Gather each line of the records where "none" appears.

- _The data_
=== Section Start ===

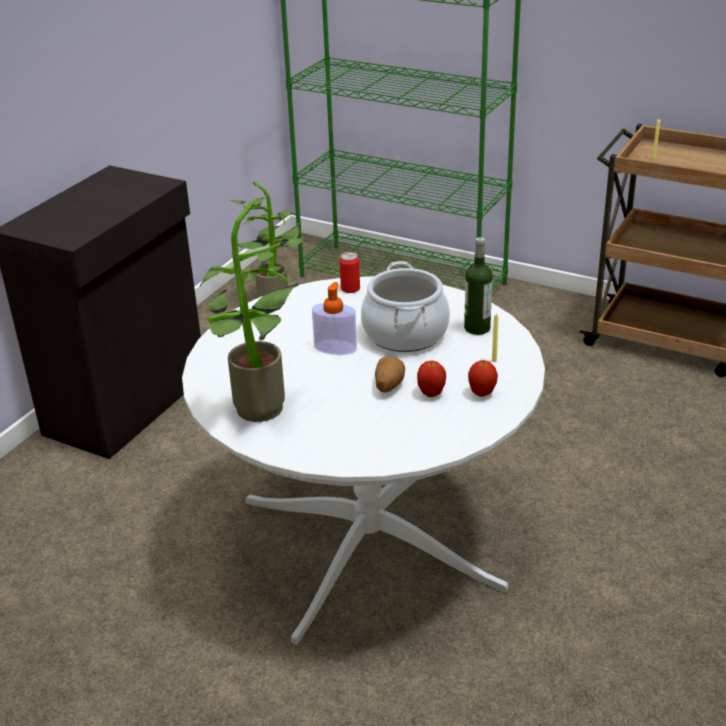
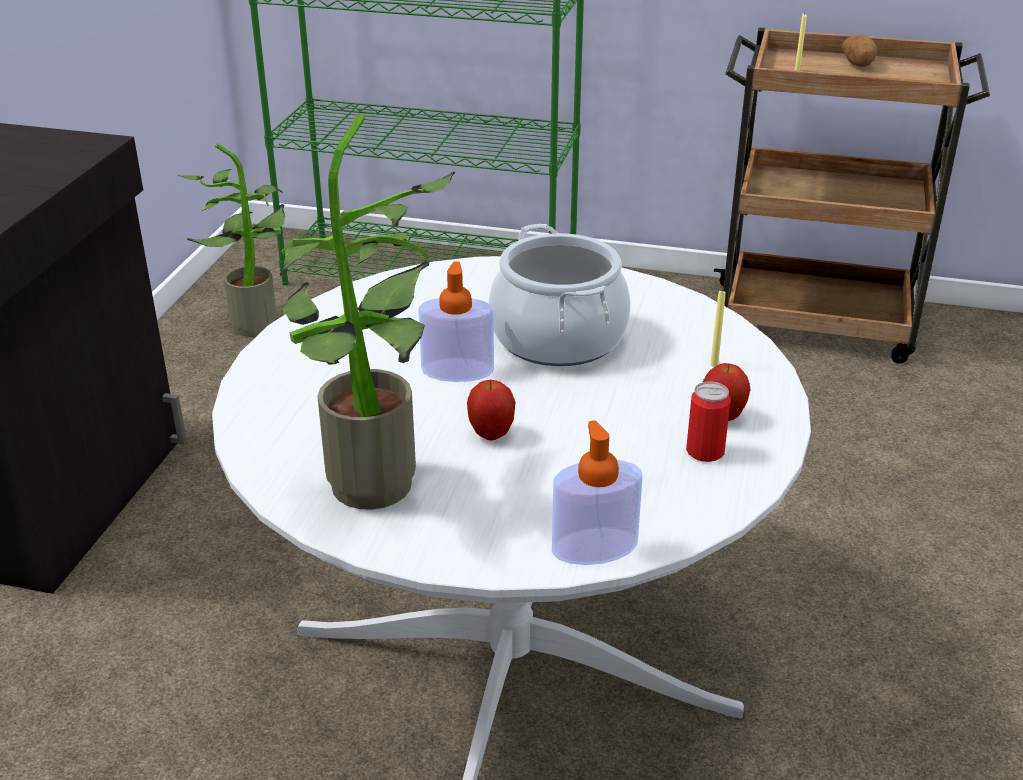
camera: 15 degrees left, 0 degrees up
(350, 288) = (441, 278): can -> can (705, 451)
(369, 457) = (594, 547): none -> soap dispenser
(388, 385) = (570, 422): potato -> potato (858, 64)
(431, 394) = (644, 427): apple -> apple (491, 435)
(477, 328) = (663, 318): bottle -> none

=== Section End ===

- _Answer to this exercise_
(369, 457) = (594, 547): none -> soap dispenser
(477, 328) = (663, 318): bottle -> none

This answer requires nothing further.